Determine if sequence converges or diverges n/(n-2)

[isukatphysics69]

Homework Statement

in title

Homework Equations

n = 2,3,4...

The Attempt at a Solution

n!/(n-2)! = n!/(n!(n-2)) = 1/(n-2) lim _n->∞ = 1/∞ = 0 so sequence converges
Incorrect

 

[LCKurtz]

Homework Statement

in title

Homework Equations

n = 2,3,4...

The Attempt at a Solution

n!/(n-2)! = n!/(n!(n-2)) = 1/(n-2) lim _n->∞ = 1/∞ = 0 so sequence converges
Incorrect

Your first equality is wrong. Write out both the numerator and denominator of your original fraction.

 

[isukatphysics69]

Your first equality is wrong. Write out both the numerator and denominator of your original fraction.

i don't understand, so the original is n!/((n-2)!)
so i thought i can factor out an n! from the denominator?

 

[LCKurtz]

Write out the factors of both numerator and denominator to see what cancels.

 

[isukatphysics69]

Write out the factors of both numerator and denominator to see what cancels.

using n = 10 as an example

(10*9*8*7*6*5*4*3*2*1)/(8*7*6*5*4*3*2*1) leaving just 10*9 = means diverges at infinity

 

[LCKurtz]

Yes, but now do it for general n, especially if this is a homework problem you are going to hand in.

Collected data entries:
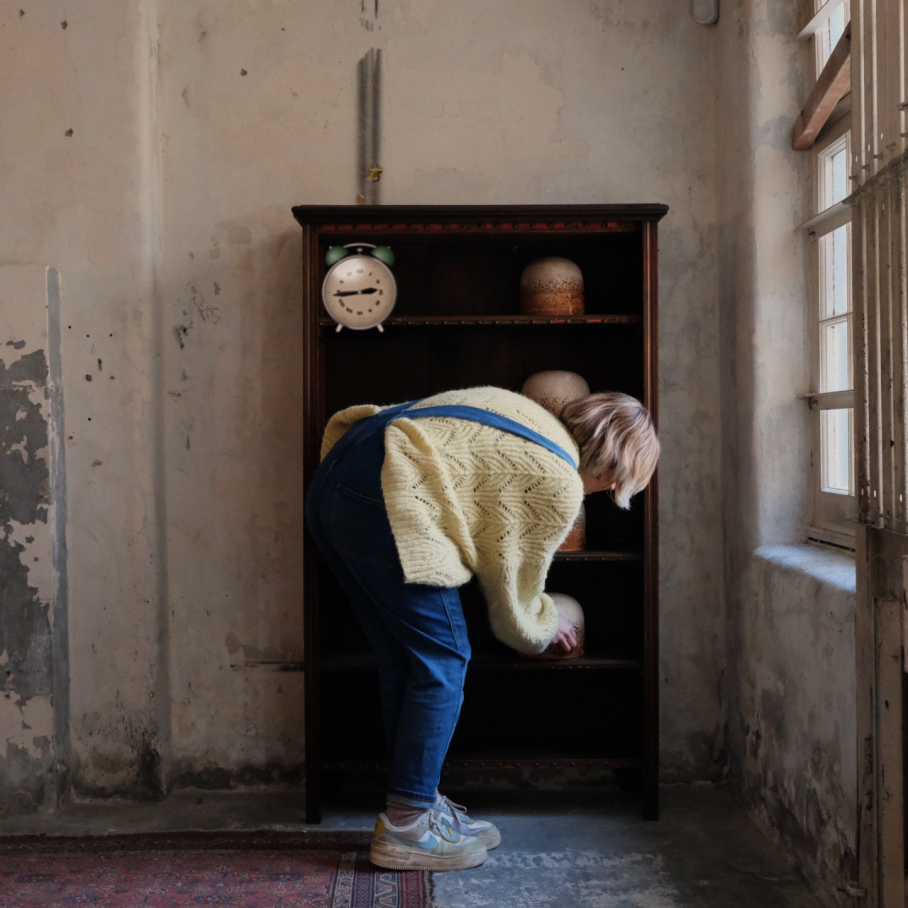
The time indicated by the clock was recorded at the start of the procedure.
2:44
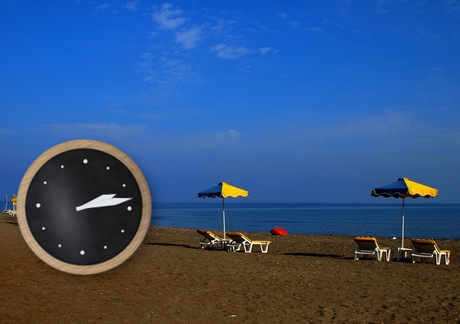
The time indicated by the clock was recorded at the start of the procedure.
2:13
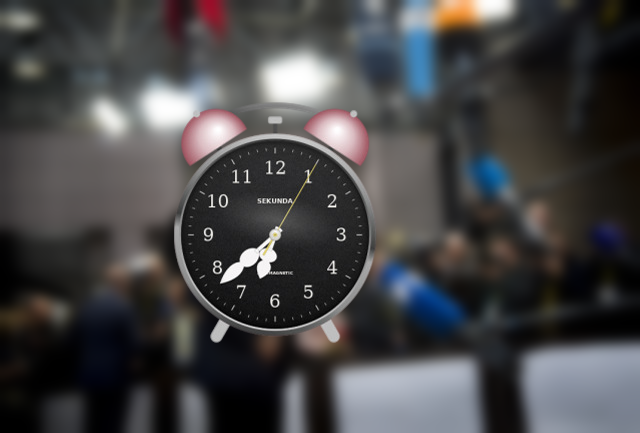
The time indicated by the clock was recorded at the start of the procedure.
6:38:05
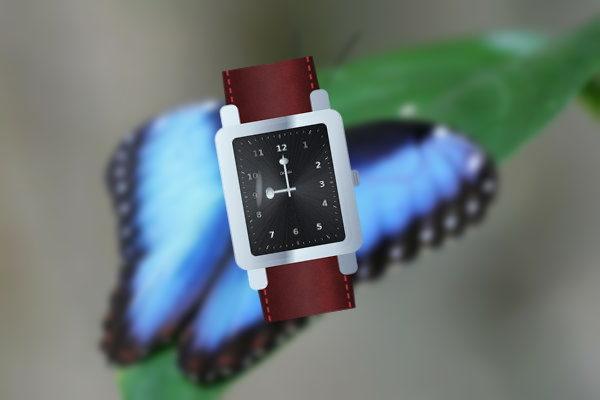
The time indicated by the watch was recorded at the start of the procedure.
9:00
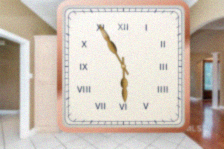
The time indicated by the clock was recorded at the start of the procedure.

---

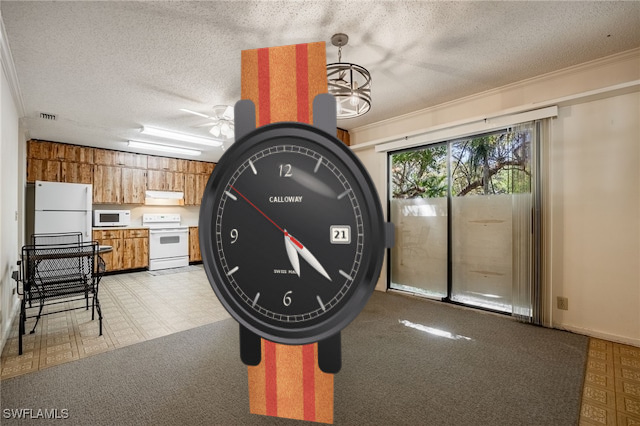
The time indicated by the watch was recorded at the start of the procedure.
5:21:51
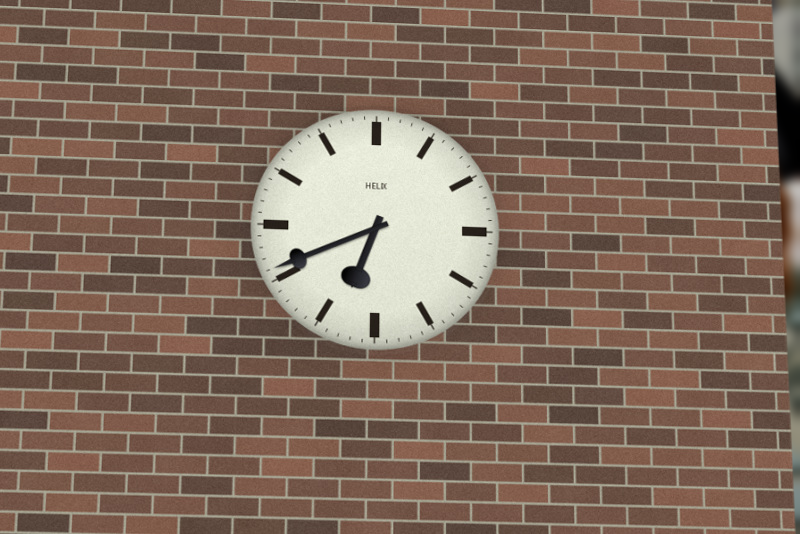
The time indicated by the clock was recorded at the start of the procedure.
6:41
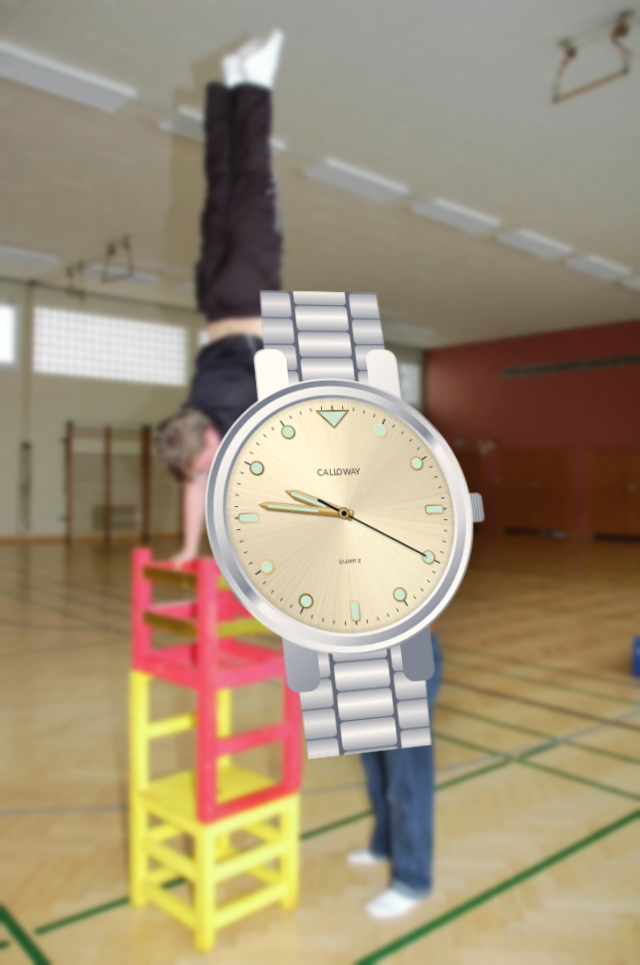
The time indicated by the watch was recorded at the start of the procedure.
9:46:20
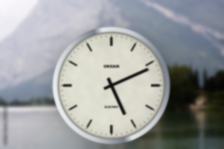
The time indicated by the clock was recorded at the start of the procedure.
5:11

...

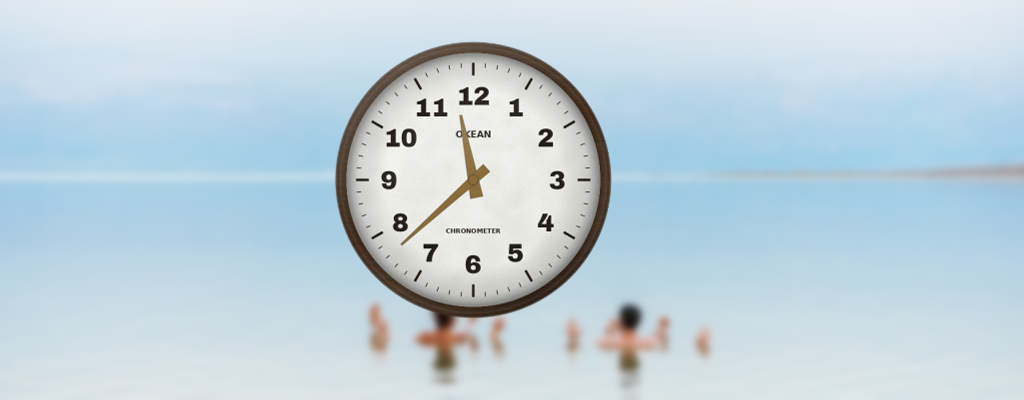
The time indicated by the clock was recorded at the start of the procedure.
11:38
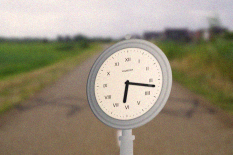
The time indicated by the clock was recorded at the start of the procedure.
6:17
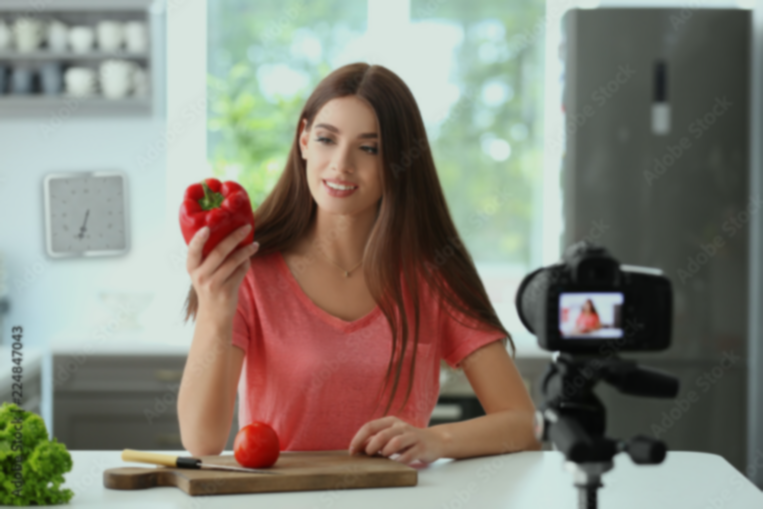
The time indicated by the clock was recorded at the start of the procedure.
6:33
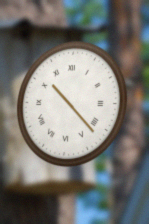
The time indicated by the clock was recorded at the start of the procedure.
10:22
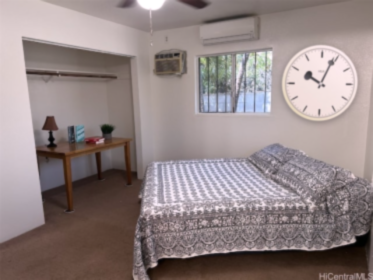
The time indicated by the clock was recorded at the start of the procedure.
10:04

Problem set:
• a. In the forum thread about whether the sequence converges or diverges, why does LCKurtz ask the poster to redo the cancellation for general n? Answer in one to three sentences.
• b. In the forum thread about whether the sequence converges or diverges, what value of n does the poster use as an example when writing out the factors?
• c. List the section headings in the first post of the forum thread about whether the sequence converges or diverges.
The records play no part in this work.

Correct answers:
• a. The poster had shown the cancellation only for the example n = 10. LCKurtz says to do it for general n, especially if this is a homework problem the poster will hand in.

• b. n = 10

• c.
- Homework Statement
- Homework Equations
- The Attempt at a Solution